(Written instruction 1) Decide whether each statement below agrees with the fluid filter text that follows, answering yes or no and quoting the text's deciding words. (a) Full flow filters normally cannot remove contaminants smaller than 10-15 microns. (b) The secondary filter uses an element of larger porosity than the full flow filter element. (c) Flow rate matters more on the return side of a use device than on its pressurized side.
(Written instruction 2) Resume the fluid filter text below from the point where it stops.

(Document segment)
>>>
Secondary flow fluid filter

Abstract

The present invention is directed to secondary filtration apparatus used in combination with a full flow filter of the type commonly used in series with a use device. The secondary filter system includes within a base an orifice for limiting fluid flow and a pressure reducing and relieving device for maintaining a pressure level to the secondary filter thereby allowing use of a filter element of much smaller porosity than the full flow filter element. Much greater cleansing of the fluid is achieved thereby increasing the lifetime of the use device and reducing maintenance costs.

Description

TECHNICAL FIELD

This invention relates to the field of fluid filtration, and, more particularly, to a mechanism providing for regulated fluid flow through a secondary filter in a filtration circuit.

BACKGROUND OF THE INVENTION

The cleansing of oil and other fluids with respect to an engine or other device with filters having fillers made from a cellulistic or other material is well known. Generally, a fluid pump is driven to pump fluid from a reservoir through a filter and a use device before returning the fluid to the reservoir. The circulation network has all elements in series allowing the full flow of the fluid to pass through the filter. Although such filtration networks are widely used, the cleansing efficiency of a full flow filter system is less than desirable. On the pressurized side of a use device, a full flow filter cannot impede flow and, consequently, its porosity must be quite large. Normally, such filters are not capable of removing contaminants smaller than 10-15 microns. Unfortunately, many harmful contaminants are in the 2-5 micron range. On the return side of the use device, flow rate is not as crucial, but for most use devices, for example, vehicle engines, return side location precludes use of a standard fliter. Thus, it is presently quite common to change oil, transmission fluid, and other fluids frequently in the various use systems.
<<<
(Information provided)
>>>
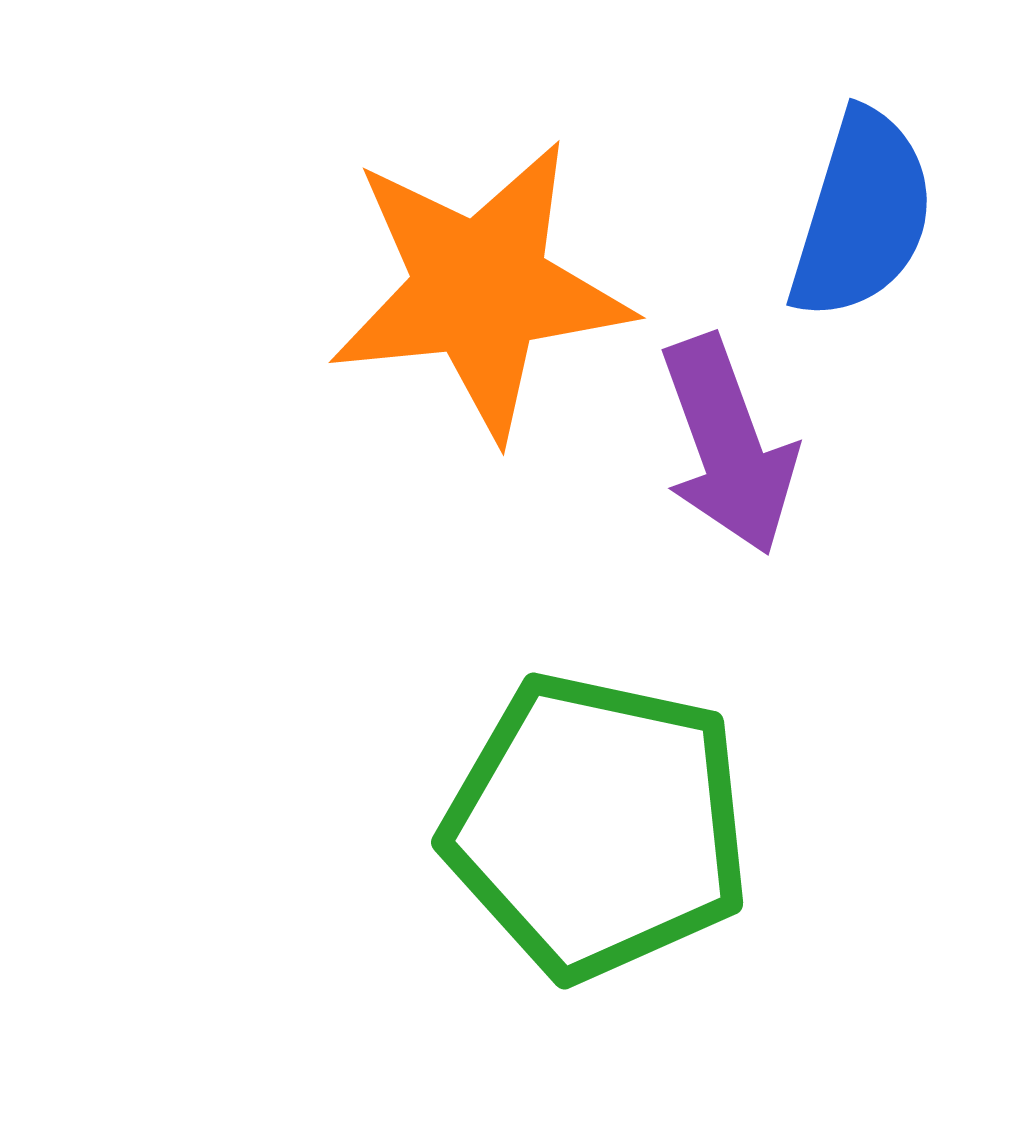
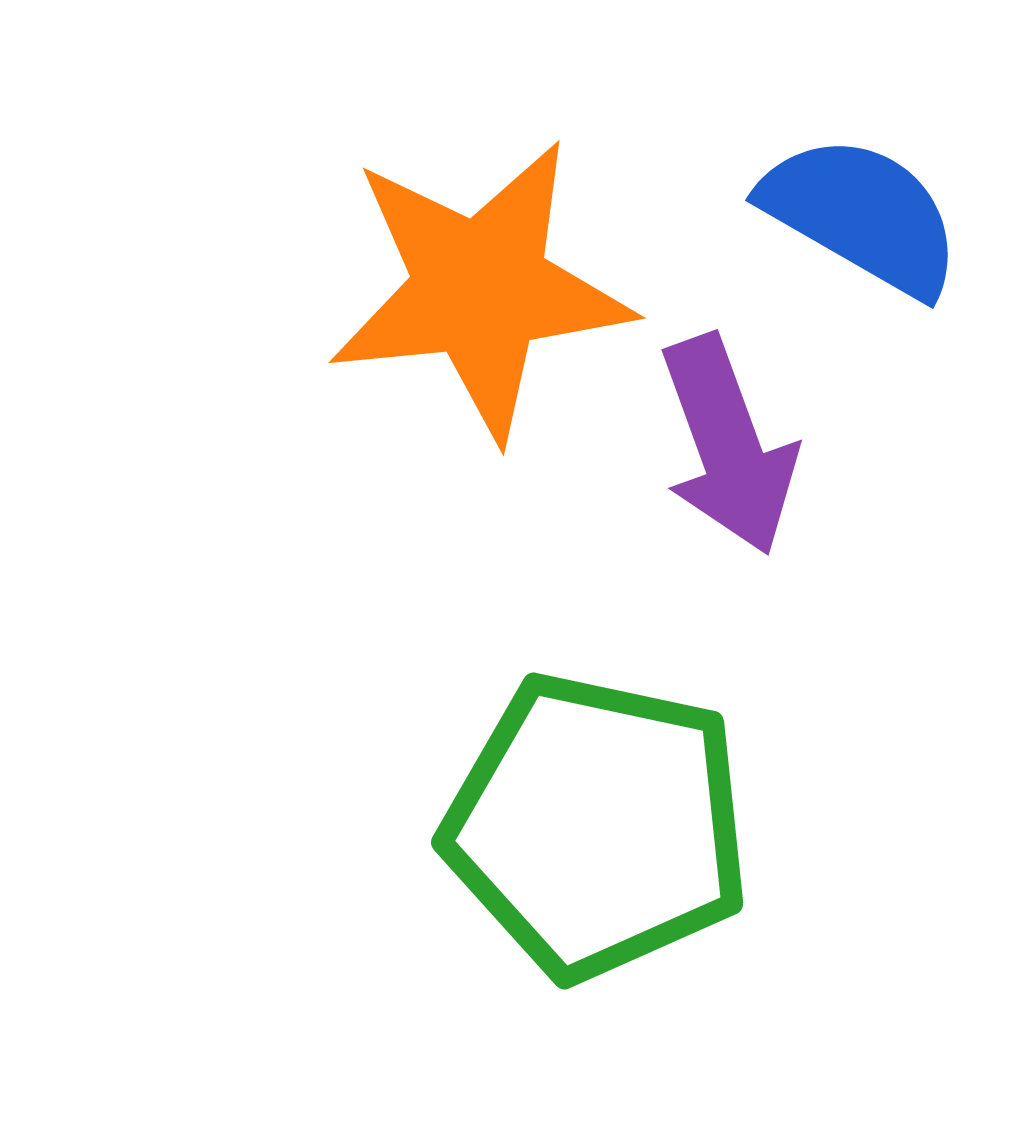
blue semicircle: rotated 77 degrees counterclockwise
<<<
(Output 1)
(a) Yes: "Normally, such filters are not capable of removing contaminants smaller than 10-15 microns."
(b) No: "allowing use of a filter element of much smaller porosity than the full flow filter element"
(c) No: "On the return side of the use device, flow rate is not as crucial"

(Output 2)
SUMMARY OF THE INVENTION

The present invention is directed to a parallel filtration branch in a fluid circulation circuit which includes a power driven pump for forcing fluid through a full flow filter to a use device. A parallel branch includes a second filter and a base mechanism for holding the second filter. The base mechanism includes a pressure reducing device for reducing fluid pressure from the high pressure created by the pump. The base mechanism further includes a mechanism for limiting fluid flow rate to the second filter. Also, the parallel branch includes mechanism for communicating fluid from the high pressure line in the primary circuit to the base mechanism and mechanism for communicating fluid from the base mechanism to the reservoir.

The base for the second filter advantageously includes an enclosure within which the pressure reducing device is contained. Since the pressure reducing device includes a mechanism for adjusting the reduced pressure level, such enclosure advantageously protects the adjustment mechanism from inadvertent alteration. Furthermore, a single base assembly has the further advantage of reducing the chance of leakage and making the assembly simpler and easier to install on a wide variety of equipment.

The secondary filtration system of the present invention for use in a full flow fluid filter circuit provides for significantly better filtration resulting in extended life for the use device and much reduced maintenance cost. The pressure reduction of the present combination allows for the use of super fine filter filler media so that not only are contaminants as small as one micron removed from the fluid, but also water may be removed. Additionally, the use of low pressure components reduces the likelihood of leakage and substantially reduces system cost.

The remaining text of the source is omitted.